Moving to Italy without Italian is survivable. Done every day. But planning to stay indefinitely while treating the language as optional is a setup for either permanent dependence on intermediaries or a quiet, creeping isolation that most people don’t see coming.
Keep in mind that most Italians will think you are cool for being an expat. They’ll have a natural curiosity towards you. They’ll want to be your friend. But most, simply won’t be able to communicate with you unless you know some Italian.
Start learning before you board the plane. Not because you’ll arrive fluent, but because you’ll arrive with a foundation instead of starting from scratch while also managing everything else that comes with relocating to a foreign country.
Immersion is genuinely valuable once you have something to immerse. Without a base, Italian just washes over you.
For a fuller picture of what life in Italy actually looks like once you’re there, Living in Italy: Pros and Cons of Moving There covers both the things that will genuinely improve your life and the ones nobody mentions until you’re already committed. And if you haven’t settled on where in Italy you’d even want to be, Which Region of Italy Should You Move To? is the right place to start.

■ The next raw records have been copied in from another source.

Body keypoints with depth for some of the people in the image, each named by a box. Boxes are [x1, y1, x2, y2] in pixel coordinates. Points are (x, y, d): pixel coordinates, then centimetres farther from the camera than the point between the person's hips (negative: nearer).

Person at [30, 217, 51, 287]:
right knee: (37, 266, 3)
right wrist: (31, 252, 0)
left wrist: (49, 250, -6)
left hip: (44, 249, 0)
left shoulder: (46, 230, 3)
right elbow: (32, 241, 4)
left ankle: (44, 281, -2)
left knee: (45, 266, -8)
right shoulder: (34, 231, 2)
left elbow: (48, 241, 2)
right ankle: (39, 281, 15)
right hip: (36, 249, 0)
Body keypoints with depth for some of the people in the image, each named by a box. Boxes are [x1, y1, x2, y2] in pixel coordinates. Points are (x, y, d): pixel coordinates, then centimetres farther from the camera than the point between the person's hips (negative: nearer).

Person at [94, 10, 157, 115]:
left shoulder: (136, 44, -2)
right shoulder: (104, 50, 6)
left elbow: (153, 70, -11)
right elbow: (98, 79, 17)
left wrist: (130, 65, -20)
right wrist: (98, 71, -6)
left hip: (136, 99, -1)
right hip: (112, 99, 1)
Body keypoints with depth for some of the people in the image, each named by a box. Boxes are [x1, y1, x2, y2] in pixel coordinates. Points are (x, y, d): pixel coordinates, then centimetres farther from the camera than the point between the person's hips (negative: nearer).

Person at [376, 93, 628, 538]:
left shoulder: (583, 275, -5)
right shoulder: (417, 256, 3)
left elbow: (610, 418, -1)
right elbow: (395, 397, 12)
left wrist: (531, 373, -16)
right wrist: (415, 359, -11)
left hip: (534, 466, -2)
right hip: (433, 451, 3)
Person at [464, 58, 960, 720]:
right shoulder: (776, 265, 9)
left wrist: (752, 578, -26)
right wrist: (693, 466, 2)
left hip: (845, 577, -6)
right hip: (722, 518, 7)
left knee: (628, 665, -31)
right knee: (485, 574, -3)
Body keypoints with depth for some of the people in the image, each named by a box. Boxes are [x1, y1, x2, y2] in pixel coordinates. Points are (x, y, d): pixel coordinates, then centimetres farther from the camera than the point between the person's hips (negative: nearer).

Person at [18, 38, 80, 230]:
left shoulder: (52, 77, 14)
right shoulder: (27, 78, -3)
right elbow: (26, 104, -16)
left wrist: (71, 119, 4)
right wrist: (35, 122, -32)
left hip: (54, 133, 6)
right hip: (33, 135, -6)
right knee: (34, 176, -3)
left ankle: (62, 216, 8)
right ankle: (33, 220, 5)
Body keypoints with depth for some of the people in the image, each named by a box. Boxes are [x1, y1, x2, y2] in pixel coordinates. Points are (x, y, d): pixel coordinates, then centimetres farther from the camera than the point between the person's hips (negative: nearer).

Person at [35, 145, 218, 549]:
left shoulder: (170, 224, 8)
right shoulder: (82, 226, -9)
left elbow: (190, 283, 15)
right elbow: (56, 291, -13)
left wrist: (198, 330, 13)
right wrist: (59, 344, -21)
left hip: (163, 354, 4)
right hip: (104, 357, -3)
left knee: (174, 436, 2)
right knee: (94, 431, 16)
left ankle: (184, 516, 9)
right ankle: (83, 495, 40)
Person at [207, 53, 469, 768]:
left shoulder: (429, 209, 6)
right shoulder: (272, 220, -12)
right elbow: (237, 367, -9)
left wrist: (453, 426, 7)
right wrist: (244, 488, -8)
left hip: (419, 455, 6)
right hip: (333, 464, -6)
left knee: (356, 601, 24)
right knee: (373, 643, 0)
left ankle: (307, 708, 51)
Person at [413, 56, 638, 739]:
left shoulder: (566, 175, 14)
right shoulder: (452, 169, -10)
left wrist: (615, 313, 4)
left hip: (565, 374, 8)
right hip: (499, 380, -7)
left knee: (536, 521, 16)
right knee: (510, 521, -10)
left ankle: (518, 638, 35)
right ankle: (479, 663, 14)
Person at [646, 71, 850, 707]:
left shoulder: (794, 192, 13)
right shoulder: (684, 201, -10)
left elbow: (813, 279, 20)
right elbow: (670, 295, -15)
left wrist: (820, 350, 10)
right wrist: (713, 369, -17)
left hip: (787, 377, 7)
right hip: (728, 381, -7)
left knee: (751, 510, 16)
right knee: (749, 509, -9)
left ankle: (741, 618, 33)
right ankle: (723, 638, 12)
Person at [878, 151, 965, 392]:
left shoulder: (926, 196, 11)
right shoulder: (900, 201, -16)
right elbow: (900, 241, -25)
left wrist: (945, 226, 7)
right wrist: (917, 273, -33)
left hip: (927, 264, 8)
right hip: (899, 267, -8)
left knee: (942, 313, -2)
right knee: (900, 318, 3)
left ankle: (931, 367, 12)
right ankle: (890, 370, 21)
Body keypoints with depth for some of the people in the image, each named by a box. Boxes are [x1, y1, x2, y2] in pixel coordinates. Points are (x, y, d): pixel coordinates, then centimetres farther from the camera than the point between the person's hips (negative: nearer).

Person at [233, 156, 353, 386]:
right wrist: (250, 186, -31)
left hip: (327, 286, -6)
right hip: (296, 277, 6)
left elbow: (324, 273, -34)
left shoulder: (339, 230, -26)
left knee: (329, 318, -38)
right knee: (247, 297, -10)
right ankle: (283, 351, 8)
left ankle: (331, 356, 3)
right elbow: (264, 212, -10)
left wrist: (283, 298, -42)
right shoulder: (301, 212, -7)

The country is worth learning the language for. That’s not enthusiasm talking. That’s a lifetime of knowing both.
Did you take the Italian test I mentioned? How did you score? Let me know in the comments below.
Frequently Asked Questions
Can you live in Italy without speaking Italian?
Yes, in practical terms, especially in major cities like Rome, Milan, and Florence where English-speaking services are more available. But daily life becomes significantly harder without Italian for anything involving bureaucracy, healthcare, or legal matters. Most expats who have lived in Italy for more than a year strongly recommend learning at least conversational Italian before the move.
What level of Italian do you need for an Italian residence permit?
For the EU Long-Term Residence Permit, available after five years of continuous legal residency, you need to demonstrate A2 Italian proficiency. A2 is a basic level covering simple conversations and everyday transactions. For Italian citizenship by marriage or naturalization, the requirement rises to B1, an intermediate level, and that rule has been in place since December 2018.
Do Italians speak English?
Some do, particularly younger Italians in urban areas and those working in tourism or international business. As a country, Italy ranked last in the European Union for English proficiency on the 2025 EF English Proficiency Index. English knowledge and accessibility drops like a stone outside major cities and in rural or southern regions.
Is Italian hard to learn for English speakers?
Not especially. The U.S. Foreign Service Institute classifies Italian as a Category I language, one of the more accessible groups for English speakers, requiring roughly 600 to 750 class hours to reach professional working proficiency. Most motivated adults reach conversational A2 within 6 to 12 months of consistent, focused study.
What Italian certification do you need for citizenship?
For citizenship by marriage or naturalization, you need a B1 certificate from an institution recognized by Italy’s Ministry of Education (MIUR) or the Ministry of Foreign Affairs (MAECI). The most widely accepted certifications are the CELI (Certificazione di Italiano come Lingua Straniera) and the CILS (Certificazione di Italiano come Lingua Straniera). Citizenship by descent has no language requirement.



Antonio, to be perfectly honest any human being who lives in another country needs to know the language. It’s not a question of whether you can rent an apartment or not. It’s whether you are a participant human being in the culture you’ve chosen to live in. If you’re living in another country, you should be an engaged resident of that country. But that’s just my opinion after living here for 42 years and I can’t imagine living here without sharing fully in the life of my adopted country.